Nothing to say here except I enjoyed the post. And as always, I have no idea how surgeons on the whole manage to do so much in such tight spaces. I'm a pianist and no stranger finger/wrist dexterity, but the positioning of the spleen, trying to get your hand around the left side, butting up against the ribs, not nicking this or that, it just seems so frustrating to constantly work in such close quarters.

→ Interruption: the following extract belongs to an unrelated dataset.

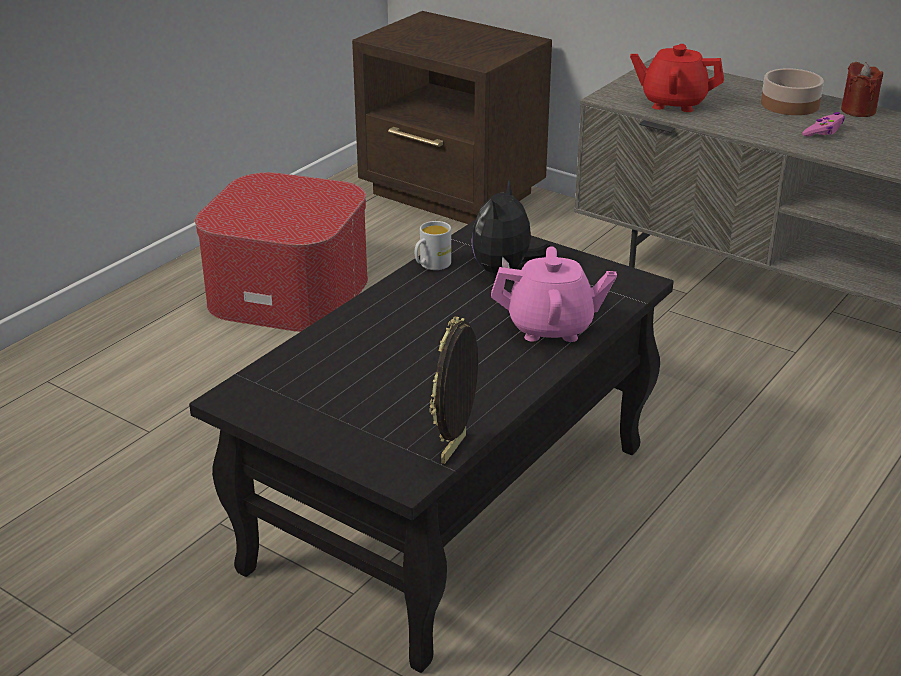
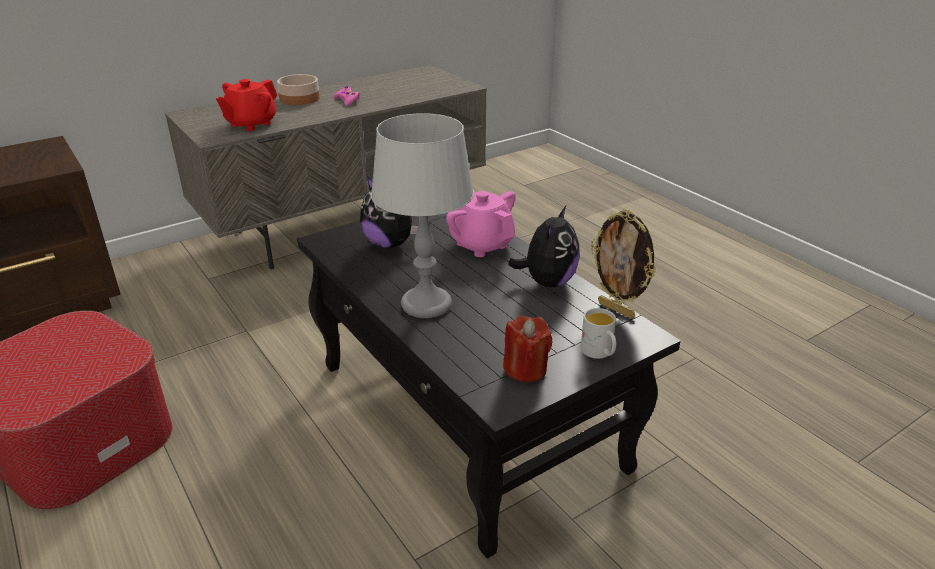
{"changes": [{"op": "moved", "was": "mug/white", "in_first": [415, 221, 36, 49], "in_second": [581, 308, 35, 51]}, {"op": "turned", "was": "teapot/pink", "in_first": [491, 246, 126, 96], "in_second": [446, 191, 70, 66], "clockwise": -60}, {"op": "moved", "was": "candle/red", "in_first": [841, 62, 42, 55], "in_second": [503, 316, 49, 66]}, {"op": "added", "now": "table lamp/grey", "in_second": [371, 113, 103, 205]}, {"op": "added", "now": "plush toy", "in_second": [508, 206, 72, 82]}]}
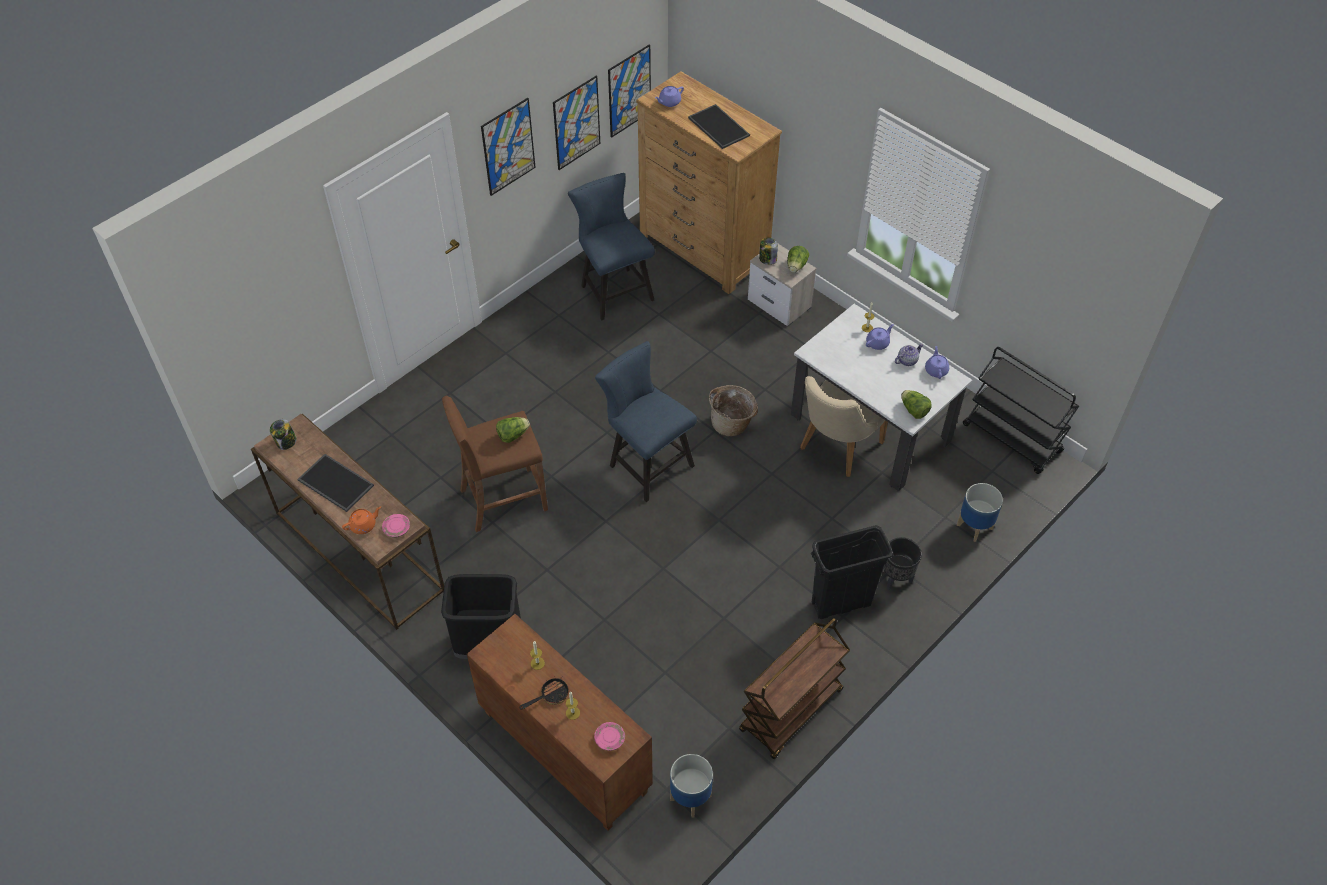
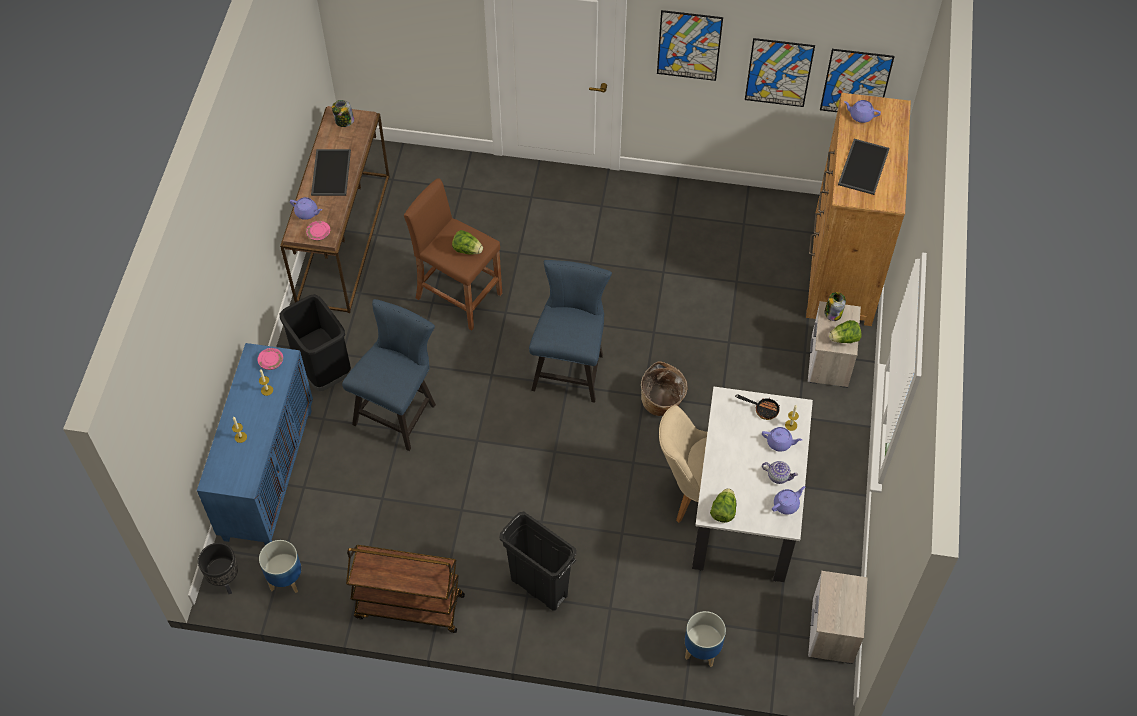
{"changes": [{"op": "recoloured", "was": "teapot/orange", "now": "teapot/purple", "in_first": [342, 506, 39, 28], "in_second": [290, 197, 32, 23]}, {"op": "recoloured", "was": "cabinet/brown", "now": "cabinet/blue", "in_first": [467, 614, 186, 217], "in_second": [197, 343, 116, 202]}, {"op": "moved", "was": "frying pan", "in_first": [520, 676, 48, 34], "in_second": [735, 394, 45, 26]}, {"op": "moved", "was": "chair/blue", "in_first": [568, 173, 87, 147], "in_second": [342, 299, 94, 152]}, {"op": "moved", "was": "plate/pink", "in_first": [594, 722, 31, 29], "in_second": [257, 348, 26, 22]}, {"op": "moved", "was": "planter/black", "in_first": [883, 537, 39, 53], "in_second": [198, 543, 40, 51]}, {"op": "replaced", "was": "cart/black", "now": "nightstand", "in_first": [963, 347, 116, 127], "in_second": [808, 571, 60, 93]}]}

The tradeoff for the size of incision (for the exposure/mobilization of the organ) vs. the patient's healing/comfort and all the variables on each side (infection, etc.) -- I'm getting stressed just thinking about it. :P

make mine trauma said...

Wonderful. You have such a gift for descriptive phrases that create vivid visuals. You put me right back in the OR every time, which must be why I have become addicted to your blog. The free medical education is just the icing on the cake.
I am not new a new reader, just a new commenter.
I had a mole removed once.....

Jeffrey Parks MD FACS said...

Non-operative treatment rules the day in Trauma surgery nowadays. Even in busy urban trauma centers, fewer patients end up in the OR. Trauma surgeons function more as critical care specialists rather than operative surgeons. In many centers, we've seen the development of a concept called "Emergency General Surgery" as a way for trauma surgeons to keep sharp. All late night appendices and free air cases go to the in-house trauma attending. Strange concept. As a practicing general surgeon, isn't that what I'm supposed to be doing? Anyway, the issue raises the question; is trauma a viable sub-specialty in the realm of surgery given that hardly any actual surgery is ever done?